Pourquoi l'ours n'a pas été relâché

«L’ours a vécu beaucoup de stress causé par la présence humaine sur place lorsque les agents sont arrivés. Il a été transporté une fois l’anesthésie faite», explique Sylvain Marois. 

L’animal a été euthanasié parce qu’il se trouvait près d’habitations et a été en contact avec des humains. Si l’ours avait été relâché trop près de Dorval, il aurait été trop près des habitations et aurait posé un risque pour les citoyens. S’il avait été relâché plus loin, comme dans les Hautes-Laurentides, il y aurait eu une autre problématique : l’ours ne vient pas de ce secteur-là. «Il va y avoir d’autres ours et d’autres animaux sur le secteur. Il n’était pas préférable de le tuer, mais notre responsabilité en sécurité publique a fait qu’on a pris la décision de le faire et d’euthanasier l’animal», explique M. Marois. 

Un ours en milieu urbain

Kathleen Bédard, spécialiste en ours noirs, explique que la bête se retrouve sur l’ensemble du territoire québécois. On estime qu’il y a environ 75 000 spécimens à travers la province. 
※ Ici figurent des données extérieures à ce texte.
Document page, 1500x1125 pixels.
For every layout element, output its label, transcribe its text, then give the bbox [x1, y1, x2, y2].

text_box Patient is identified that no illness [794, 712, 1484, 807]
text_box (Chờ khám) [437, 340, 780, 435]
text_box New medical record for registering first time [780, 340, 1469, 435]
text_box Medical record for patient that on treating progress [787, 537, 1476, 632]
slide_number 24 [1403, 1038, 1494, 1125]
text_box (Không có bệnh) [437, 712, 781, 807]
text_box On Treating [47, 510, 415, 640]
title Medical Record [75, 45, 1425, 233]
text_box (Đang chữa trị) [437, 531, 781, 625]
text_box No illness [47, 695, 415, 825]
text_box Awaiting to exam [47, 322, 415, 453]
Selon elle, il est très rare qu’un ours se retrouve en ville. «Dans le cas de l’ours ici présent, il avait un an et demi. Au printemps, les jeunes viennent de quitter la mère, et ils se retrouvent en période de dispersion à la recherche d’un nouveau territoire, donc là ce n’est pas impossible qu’il ait traversé une rivière et qu’il se soit retrouvé un peu coincé sur l’île de Montréal», dit-elle. «Par la suite, un ours qui se trouve en milieu urbain, il va être plus susceptible aux sources de nourritures qui vont être laissées par l’humain. » 

Selon Mme Bédard, les gens sont plus attentifs à la présence d’animaux en milieux urbains, mais c’est surtout l’étalement urbain qui est un facteur aggravant contribuant à la fragmentation de l’habitat des animaux sauvages. «Les populations subsistent dans des petites parcelles d’habitat, ce qui peut faire en sorte effectivement que quand ils sont à la recherche de dispersion ou à la recherche de nourriture, ils peuvent se retrouver en milieu urbain», explique-t-elle. 

Selon M. Marois, tout part de l’information apportée par les citoyens. C’est pourquoi il encourage les gens à appeler le service de téléphonie de la Protection de la faune du Québec, SOS Braconnage, au 1 800 463-2191. Les gens peuvent appeler 24 heures sur 24 et 7 jours sur 7, et les agents se rendent ensuite sur place pour faire leur travail. 

Dans le cas de l’ours de Dorval, M. Marois ne pense pas que la Protection de la faune ait été avisée en premier.